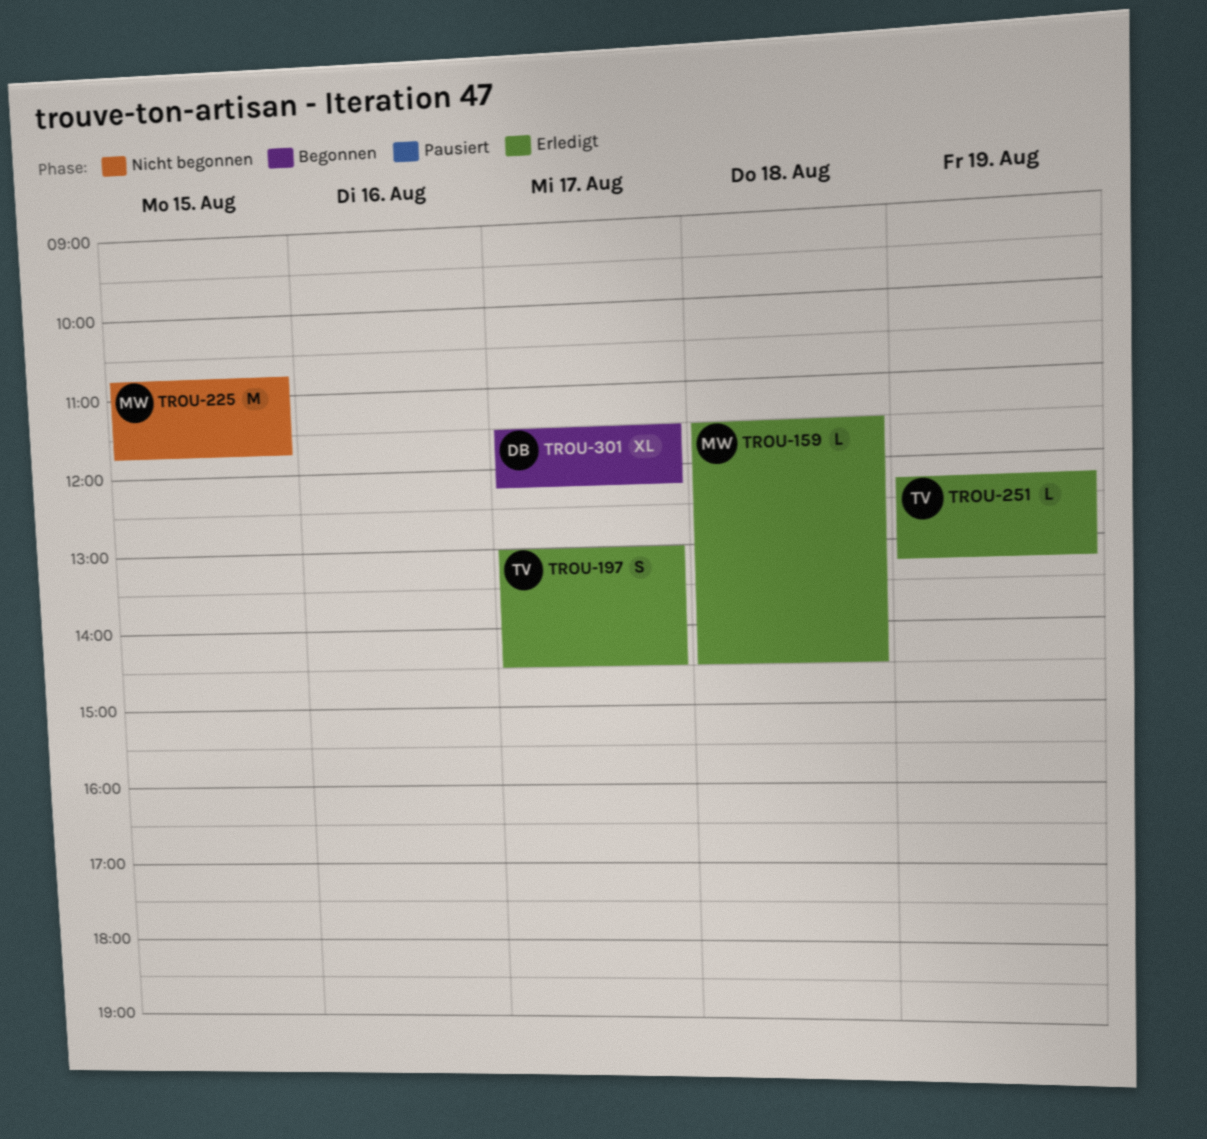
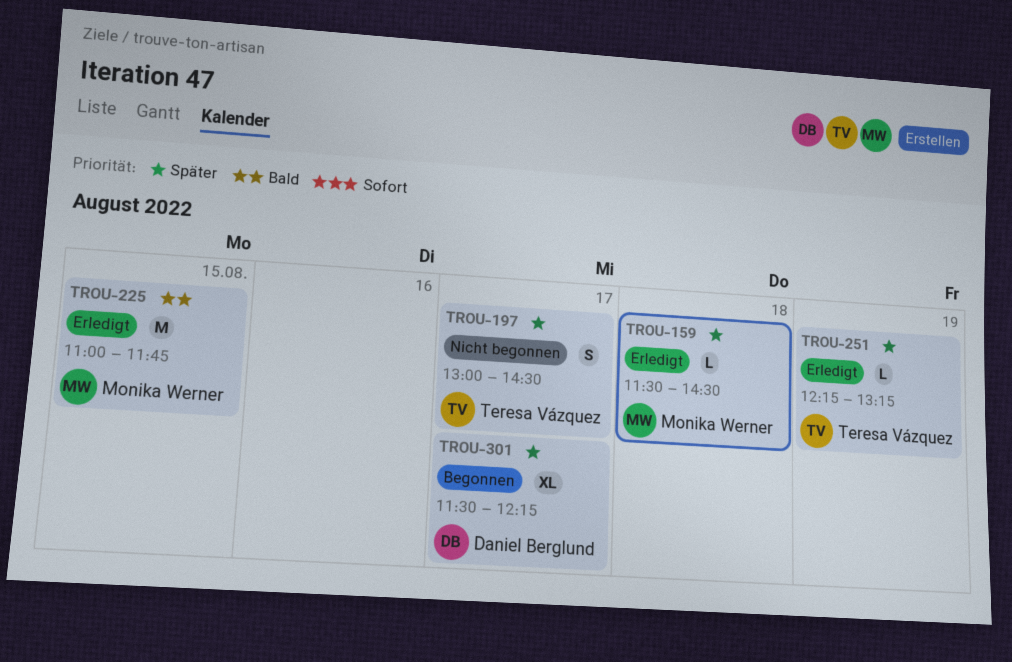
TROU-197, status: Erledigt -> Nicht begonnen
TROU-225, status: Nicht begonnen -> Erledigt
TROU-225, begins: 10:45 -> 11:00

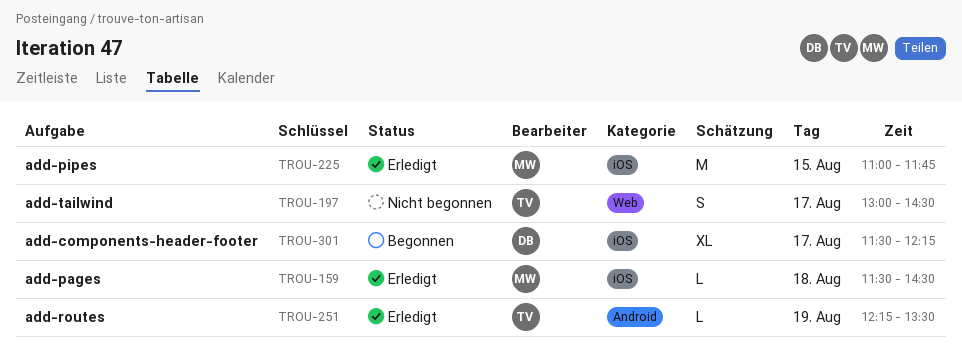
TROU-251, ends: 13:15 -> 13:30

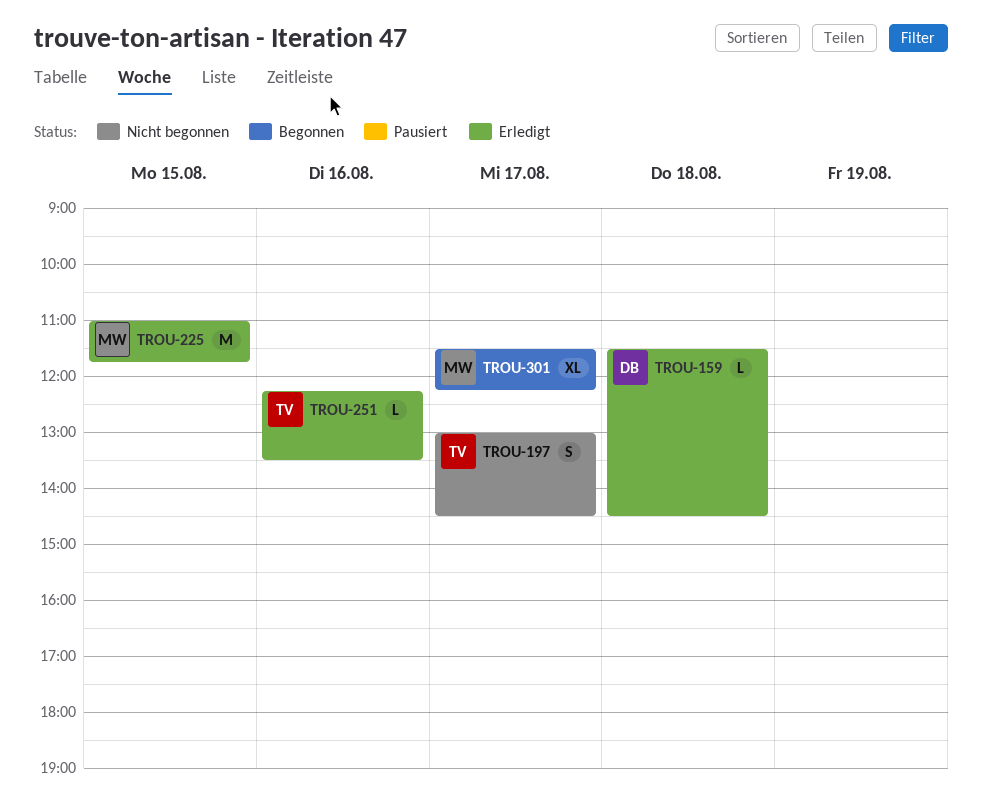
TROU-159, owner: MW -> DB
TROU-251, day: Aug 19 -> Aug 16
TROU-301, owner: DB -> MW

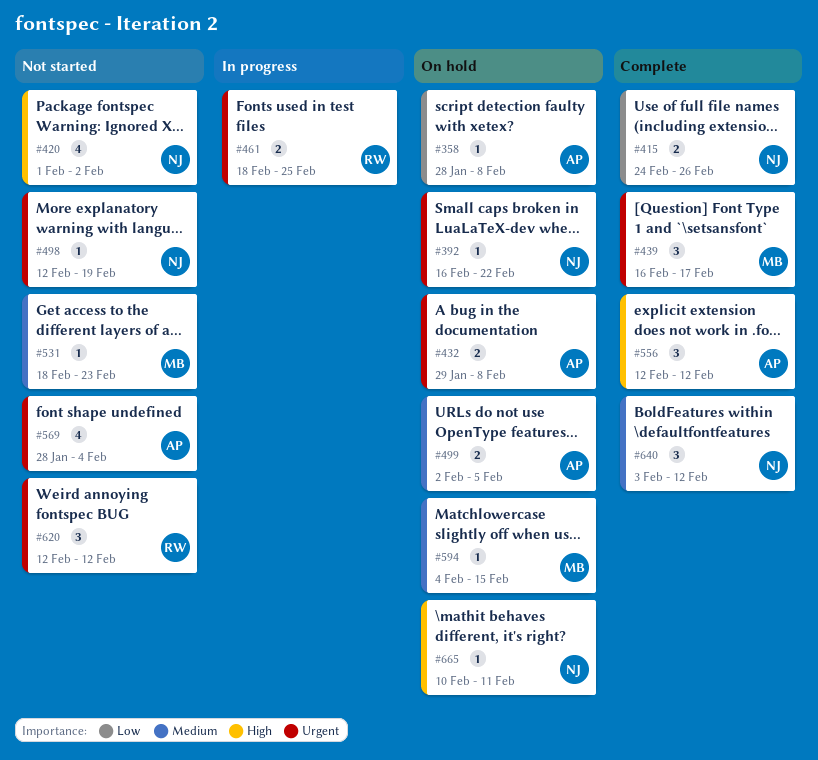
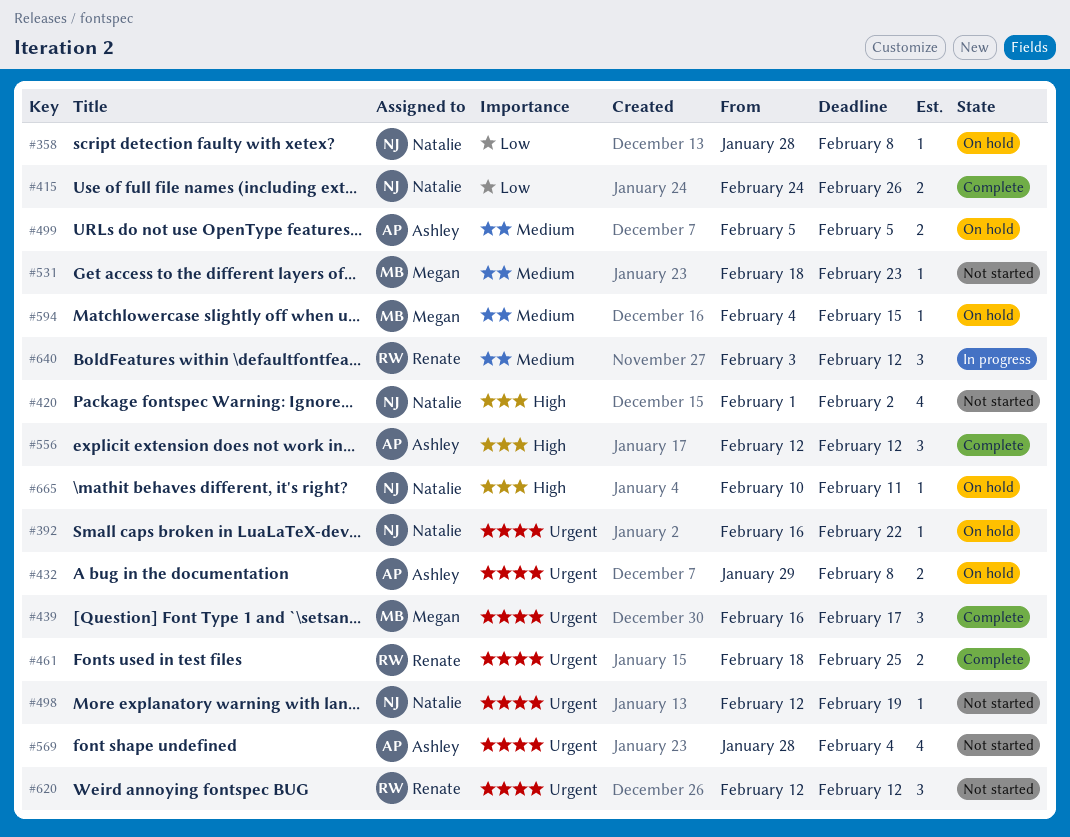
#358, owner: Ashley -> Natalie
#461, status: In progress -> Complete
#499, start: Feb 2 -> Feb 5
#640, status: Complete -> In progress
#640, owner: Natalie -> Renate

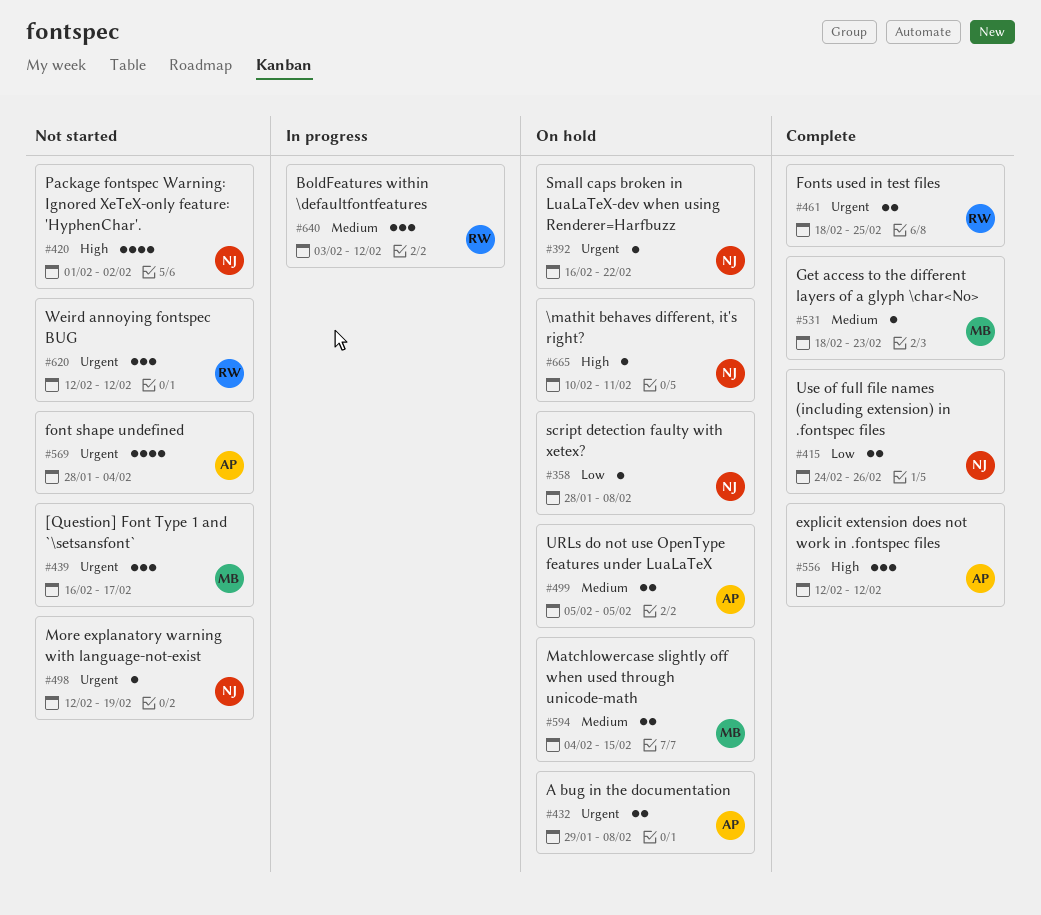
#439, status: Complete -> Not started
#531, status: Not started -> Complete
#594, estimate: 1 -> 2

-----

**ACTION ITEM:**
Recreate the listing above word for word, dropping each picture it contains.

**RESULT BELOW:**
TROU-197, status: Erledigt -> Nicht begonnen
TROU-225, status: Nicht begonnen -> Erledigt
TROU-225, begins: 10:45 -> 11:00

TROU-251, ends: 13:15 -> 13:30

TROU-159, owner: MW -> DB
TROU-251, day: Aug 19 -> Aug 16
TROU-301, owner: DB -> MW

#358, owner: Ashley -> Natalie
#461, status: In progress -> Complete
#499, start: Feb 2 -> Feb 5
#640, status: Complete -> In progress
#640, owner: Natalie -> Renate

#439, status: Complete -> Not started
#531, status: Not started -> Complete
#594, estimate: 1 -> 2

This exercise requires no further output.